● BRIEF 1: Print the part of the userfaultfd mailing-list reply starting with "Re: [RFC, PATCH" and going on through "or remote storage.", copied word for word.

● SOURCE EXCERPT:
※ ※ ※

Re: [RFC, PATCH 00/12] userfaultfd: working set tracking for VM guest memory
From: Kiryl Shutsemau
Date: Tue Apr 14 2026 - 13:14:11 EST
On Tue, Apr 14, 2026 at 05:37:50PM +0200, David Hildenbrand (Arm) wrote:
> On 4/14/26 16:23, Kiryl Shutsemau (Meta) wrote:
> > This series adds userfaultfd support for tracking the working set of
> > VM guest memory, enabling VMMs to identify cold pages and evict them
> > to tiered or remote storage.
> >
> > == Problem ==
> >
> > VMMs managing guest memory need to:
> > 1. Track which pages are actively used (working set detection)
> > 2. Safely evict cold pages to slower storage
> > 3. Fetch pages back on demand when accessed again
> >
> > For shmem-backed guest memory, working set tracking partially works
> > today: MADV_DONTNEED zaps PTEs while pages stay in page cache, and
> > re-access auto-resolves from cache. But safe eviction still requires
> > synchronous fault interception to prevent data loss races.
> >
> > For anonymous guest memory (needed for KSM cross-VM deduplication),
> > there is no mechanism at all — clearing a PTE loses the page.
> >
> > == Solution ==
> >
> > The series introduces a unified userfaultfd interface that works
> > across both anonymous and shmem-backed memory:
> >
> > UFFD_FEATURE_MINOR_ANON: extends MODE_MINOR registration to anonymous
> > private memory. Uses the PROT_NONE hinting mechanism (same as NUMA
> > balancing) to make pages inaccessible without freeing them.
>
> I would rather tackle this from the other direction: it's another form
> of protection (like WP), not really a "minor" mode.
>
> Could we add a UFFDIO_REGISTER_MODE_RWP (or however we would call it)
> and support it for anon+shmem, avoiding the zapping for shmem completely?
I like this idea.
It should be functionally equivalent, but your interface idea fits
better with the rest.
Thanks! Will give it a try.
--
Kiryl Shutsemau / Kirill A. Shutemov

※ ※ ※

● DATASET RECORDS:
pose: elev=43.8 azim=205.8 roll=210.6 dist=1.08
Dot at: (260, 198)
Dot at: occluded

※ ※ ※

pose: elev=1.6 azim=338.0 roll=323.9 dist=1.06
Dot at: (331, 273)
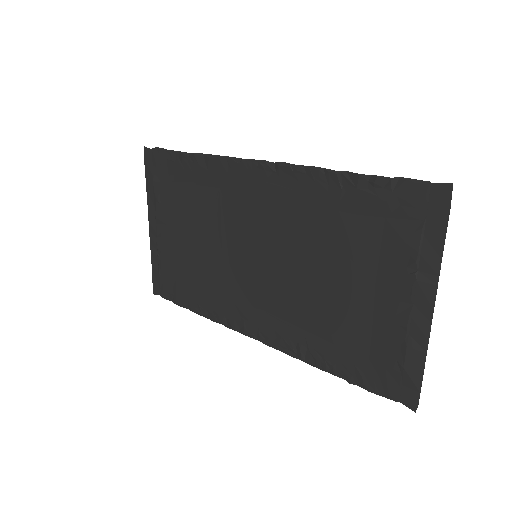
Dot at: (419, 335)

※ ※ ※

● BRIEF 2: Swap "dist" for "distance" in the entries, starting with the line with "pose: elev=43.8 azim=205.8" and going on through the line with "Dot at: occluded". Return only those lines, with everything else unchanged.

● WRITTEN ANSWER 1:
Re: [RFC, PATCH 00/12] userfaultfd: working set tracking for VM guest memory
From: Kiryl Shutsemau
Date: Tue Apr 14 2026 - 13:14:11 EST
On Tue, Apr 14, 2026 at 05:37:50PM +0200, David Hildenbrand (Arm) wrote:
> On 4/14/26 16:23, Kiryl Shutsemau (Meta) wrote:
> > This series adds userfaultfd support for tracking the working set of
> > VM guest memory, enabling VMMs to identify cold pages and evict them
> > to tiered or remote storage.

● WRITTEN ANSWER 2:
pose: elev=43.8 azim=205.8 roll=210.6 distance=1.08
Dot at: (260, 198)
Dot at: occluded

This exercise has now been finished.